Cancer-fighting particle packs drugs in a glass bubble core

A new nanoparticle design has shown exciting potential against pancreatic cancer.  Depositphotos

At the heart of the team’s new drug delivery system are tiny silica nanoparticles that are fashioned into a glass bubble with a hollow interior. Packed into this space is an already-approved chemotherapy drug called irinotecan, but the system’s cancer-fighting weapons don’t end there. Surrounding this glass core are layers of lipid molecules interwoven with a second drug, an investigational molecule called 3M-052.

Developed to tackle pancreatic cancer, the glass core and overall structure of the system, which measures just one thousandth of the width of a human hair, keeps leakage to a minimum to ensure more of the drugs reach the tumor site. Here, the two drugs perform related and important functions.

Irinotecan halts the growth of cancer cells but also raises the alarm for the immune system, which sees more killer T cells descend on the tumor site to take out the cancer cells. Meanwhile, 3M-052 also helps with the recruiting of T cells at both the tumor site and in nearby lymph nodes.

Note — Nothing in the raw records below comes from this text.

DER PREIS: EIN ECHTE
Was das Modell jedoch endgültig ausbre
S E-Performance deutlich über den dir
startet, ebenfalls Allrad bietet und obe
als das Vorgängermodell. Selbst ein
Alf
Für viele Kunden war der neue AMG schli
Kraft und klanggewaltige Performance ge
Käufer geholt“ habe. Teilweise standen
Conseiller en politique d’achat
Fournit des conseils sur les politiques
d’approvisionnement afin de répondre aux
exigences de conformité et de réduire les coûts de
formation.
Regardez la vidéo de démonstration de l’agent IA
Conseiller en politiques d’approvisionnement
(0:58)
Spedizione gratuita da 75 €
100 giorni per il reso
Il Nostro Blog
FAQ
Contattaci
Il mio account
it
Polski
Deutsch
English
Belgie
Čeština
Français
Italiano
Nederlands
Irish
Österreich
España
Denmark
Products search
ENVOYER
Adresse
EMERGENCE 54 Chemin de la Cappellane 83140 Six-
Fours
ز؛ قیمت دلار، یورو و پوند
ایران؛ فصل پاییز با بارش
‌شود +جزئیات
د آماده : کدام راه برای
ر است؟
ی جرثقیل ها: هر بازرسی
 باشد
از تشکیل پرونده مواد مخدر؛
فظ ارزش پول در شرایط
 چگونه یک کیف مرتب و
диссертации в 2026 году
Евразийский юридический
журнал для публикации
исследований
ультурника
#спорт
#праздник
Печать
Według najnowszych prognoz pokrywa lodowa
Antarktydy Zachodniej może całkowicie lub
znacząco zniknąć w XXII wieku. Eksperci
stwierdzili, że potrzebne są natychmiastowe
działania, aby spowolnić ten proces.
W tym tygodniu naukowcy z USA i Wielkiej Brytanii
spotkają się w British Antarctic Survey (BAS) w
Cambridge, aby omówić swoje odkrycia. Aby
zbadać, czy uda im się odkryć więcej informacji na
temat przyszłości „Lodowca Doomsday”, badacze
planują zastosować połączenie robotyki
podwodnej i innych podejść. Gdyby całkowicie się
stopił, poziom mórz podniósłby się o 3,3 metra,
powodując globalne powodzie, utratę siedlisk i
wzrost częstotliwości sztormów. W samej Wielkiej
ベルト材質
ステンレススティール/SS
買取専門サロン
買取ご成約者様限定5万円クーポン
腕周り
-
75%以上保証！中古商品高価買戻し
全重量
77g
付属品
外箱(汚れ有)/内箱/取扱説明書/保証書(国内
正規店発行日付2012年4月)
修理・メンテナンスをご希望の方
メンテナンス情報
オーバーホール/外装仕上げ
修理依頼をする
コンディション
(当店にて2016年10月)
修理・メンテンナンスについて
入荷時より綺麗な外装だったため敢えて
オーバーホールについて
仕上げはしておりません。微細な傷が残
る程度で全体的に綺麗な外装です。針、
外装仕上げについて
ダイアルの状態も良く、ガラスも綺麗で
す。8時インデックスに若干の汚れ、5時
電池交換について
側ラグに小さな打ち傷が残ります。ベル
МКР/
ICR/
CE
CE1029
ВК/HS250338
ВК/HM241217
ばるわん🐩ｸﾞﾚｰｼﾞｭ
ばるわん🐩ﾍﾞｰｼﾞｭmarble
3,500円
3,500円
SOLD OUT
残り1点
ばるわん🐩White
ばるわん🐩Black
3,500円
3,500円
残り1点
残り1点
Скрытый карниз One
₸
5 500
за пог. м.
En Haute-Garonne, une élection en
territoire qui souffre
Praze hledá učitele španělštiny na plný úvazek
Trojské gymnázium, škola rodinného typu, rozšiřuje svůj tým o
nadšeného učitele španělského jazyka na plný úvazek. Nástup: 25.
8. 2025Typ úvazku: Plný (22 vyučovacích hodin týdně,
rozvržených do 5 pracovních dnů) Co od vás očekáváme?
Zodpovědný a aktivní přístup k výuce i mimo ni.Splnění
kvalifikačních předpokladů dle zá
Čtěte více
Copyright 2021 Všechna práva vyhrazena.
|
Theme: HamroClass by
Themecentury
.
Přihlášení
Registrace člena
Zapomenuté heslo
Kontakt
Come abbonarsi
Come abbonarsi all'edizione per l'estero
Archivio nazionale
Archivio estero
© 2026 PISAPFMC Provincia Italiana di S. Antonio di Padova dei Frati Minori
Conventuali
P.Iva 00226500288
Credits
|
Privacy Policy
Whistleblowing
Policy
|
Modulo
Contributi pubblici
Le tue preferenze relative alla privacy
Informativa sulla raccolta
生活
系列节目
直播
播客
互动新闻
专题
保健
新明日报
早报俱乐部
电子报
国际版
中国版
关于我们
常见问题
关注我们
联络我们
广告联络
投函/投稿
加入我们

Diagram depicts a new nanoparticle system for cancer treatment, with the drug irinotecan seen inside the core in green and the drug 3M-052 seen in orange, woven through its fatty outer layers

“In my opinion, invoking the immune system will make a big difference in providing a much better treatment outcome for pancreatic cancer,” said corresponding author André Nel. “That’s where I hope this research is taking us.”

The system was put to the test in mouse models of pancreatic cancer, and was found to shrink tumors and prevent metastasis more effectively than irinotecan deployed on its own. Additionally, the dual-delivery approach proved more effective than either of the drugs delivered on their own via nanocarrier, and recruited more cancer-killing immune cells and maintained drug levels in blood for longer.

We’ve seen quite a few promising nanoparticle delivery systems for cancer treatment over the years, with some taking aim at pancreatic cancer specifically. We’ve also seen silica-based nanoparticles studied with some promising results in everything from obesity treatment to eco-friendly replacements for pesticides. The scientists hope their unique design can find an expedient path to clinical use, and plan to test their dual-delivery system in larger animal models of cancer next.

“It traditionally takes 10 to 20 years for new breakthrough technologies to reach the marketplace,” said Nel. “Nanocarriers have been around for almost 20 years. While lipid-based nanocarriers are leading the way, the silica-based carrier decorated with lipid layers stands a good chance of speeding up the rate of discovery and improving cancer immunotherapy.”

The research was published in the journal ACS Nano.